* _SOURCE INFORMATION_
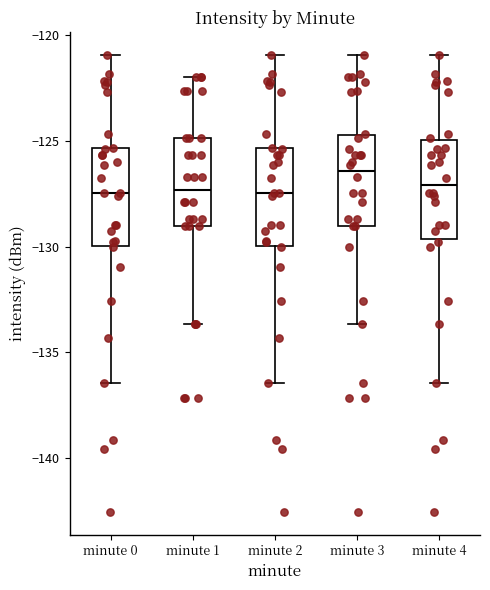

Reading left to right, read every box against the y-axis: the position of its median line, the range the box covers, and the ends of its whiskers. The values are not printed on the chart, so give them approximately, as read against the axis.

minute 0: median -127.5, box -130.0 to -125.5, whiskers -136.5 to -121.0
minute 1: median -127.5, box -129.0 to -125.0, whiskers -133.5 to -122.0
minute 2: median -127.5, box -130.0 to -125.5, whiskers -136.5 to -121.0
minute 3: median -126.5, box -129.0 to -124.5, whiskers -133.5 to -121.0
minute 4: median -127.0, box -129.5 to -125.0, whiskers -136.5 to -121.0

* _EXERCISE GOAL_
Reproduce the lines above, swapping "y-axis" for "vertical axis" and leaving everything else unchanged. Omit the pictures.

* _SOLUTION BELOW_
Reading left to right, read every box against the vertical axis: the position of its median line, the range the box covers, and the ends of its whiskers. The values are not printed on the chart, so give them approximately, as read against the axis.

minute 0: median -127.5, box -130.0 to -125.5, whiskers -136.5 to -121.0
minute 1: median -127.5, box -129.0 to -125.0, whiskers -133.5 to -122.0
minute 2: median -127.5, box -130.0 to -125.5, whiskers -136.5 to -121.0
minute 3: median -126.5, box -129.0 to -124.5, whiskers -133.5 to -121.0
minute 4: median -127.0, box -129.5 to -125.0, whiskers -136.5 to -121.0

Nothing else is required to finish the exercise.